# Is There A List of Colors That Need White Underbase?



## miktoxic (Feb 21, 2008)

if there isn't there should be.

i just went through the most maddening 1 hour of screen printing in my life.

my friend wanted a front left chest and full back print for this weekend's comiccon in NYC. he wanted them done in a neon or florescent green ink on black tees. i had to print flash print flash print cure and it still looked like crap. if this were a true customer and not a friend i would be royally screwed.

is there a general rule of thumb about colors that can cover black w/o printing a white under base? i mean this design had like 8 pt type on the front left chest print. that would seem impossible to me to be able to do an under base and register (i don't have the most expensive of screen print equipment).

if i had to do it again i would have done this discharge.


----------



## HilcoAthletic (Oct 8, 2014)

General Rule of thumb is to underbase any color going on a black shirt.


----------



## FullSpectrumSeps (Aug 2, 2012)

miktoxic said:


> if there isn't there should be.
> 
> i just went through the most maddening 1 hour of screen printing in my life.
> 
> ...

§ YOUR OBJECTIVE
Could you reproduce the forum thread about white underbase for ink colors, word for word?

§ ENTRIES
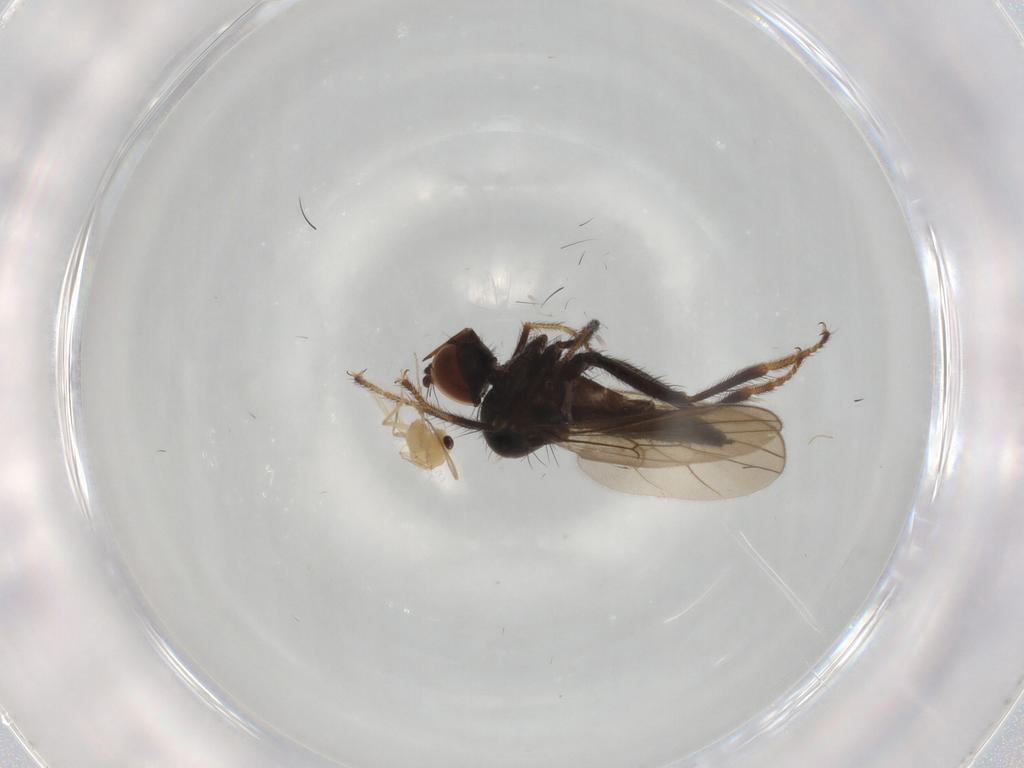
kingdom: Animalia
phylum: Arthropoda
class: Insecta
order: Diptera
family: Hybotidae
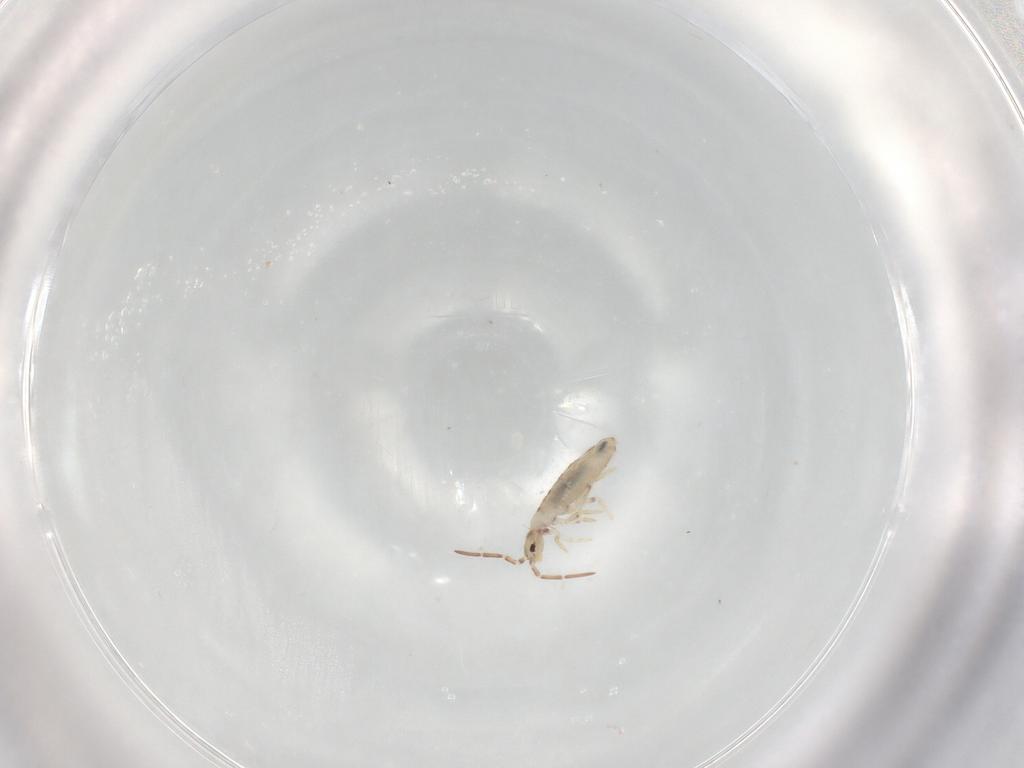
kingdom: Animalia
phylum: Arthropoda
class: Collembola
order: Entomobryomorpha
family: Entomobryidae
...
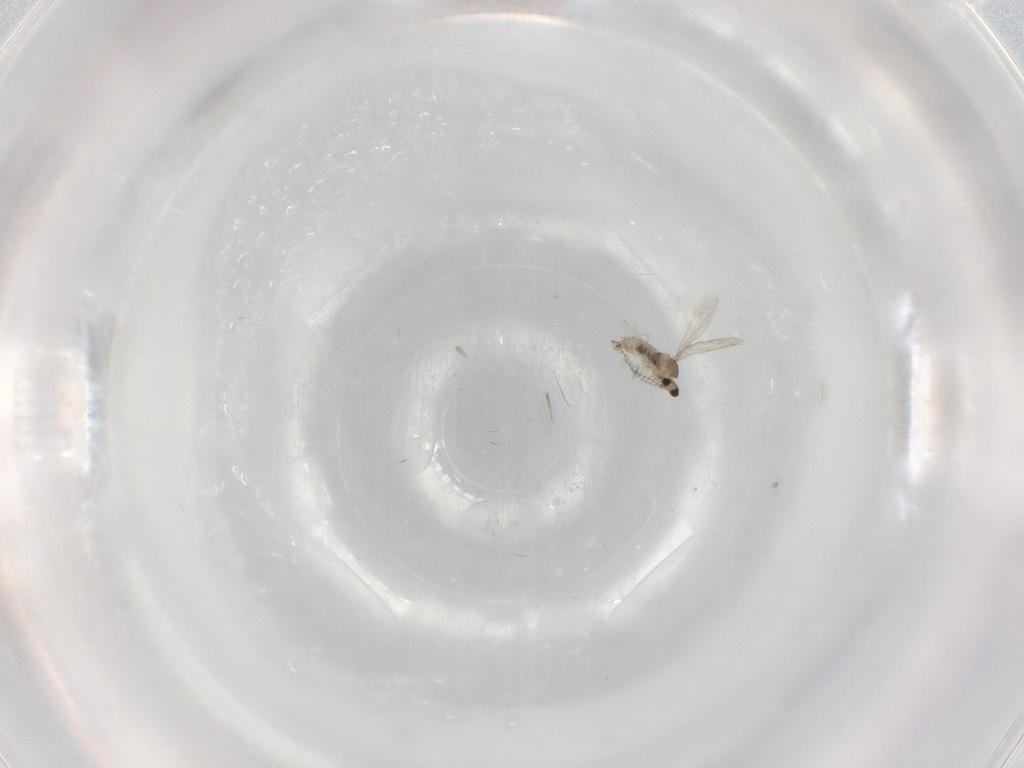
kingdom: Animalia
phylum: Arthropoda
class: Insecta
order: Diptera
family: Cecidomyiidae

§ RESPONSE TO THE EXERCISE
# Is There A List of Colors That Need White Underbase?



## miktoxic (Feb 21, 2008)

if there isn't there should be.

i just went through the most maddening 1 hour of screen printing in my life.

my friend wanted a front left chest and full back print for this weekend's comiccon in NYC. he wanted them done in a neon or florescent green ink on black tees. i had to print flash print flash print cure and it still looked like crap. if this were a true customer and not a friend i would be royally screwed.

is there a general rule of thumb about colors that can cover black w/o printing a white under base? i mean this design had like 8 pt type on the front left chest print. that would seem impossible to me to be able to do an under base and register (i don't have the most expensive of screen print equipment).

if i had to do it again i would have done this discharge.


----------



## HilcoAthletic (Oct 8, 2014)

General Rule of thumb is to underbase any color going on a black shirt.


----------



## FullSpectrumSeps (Aug 2, 2012)

miktoxic said:


> if there isn't there should be.
> 
> i just went through the most maddening 1 hour of screen printing in my life.
> 
> ...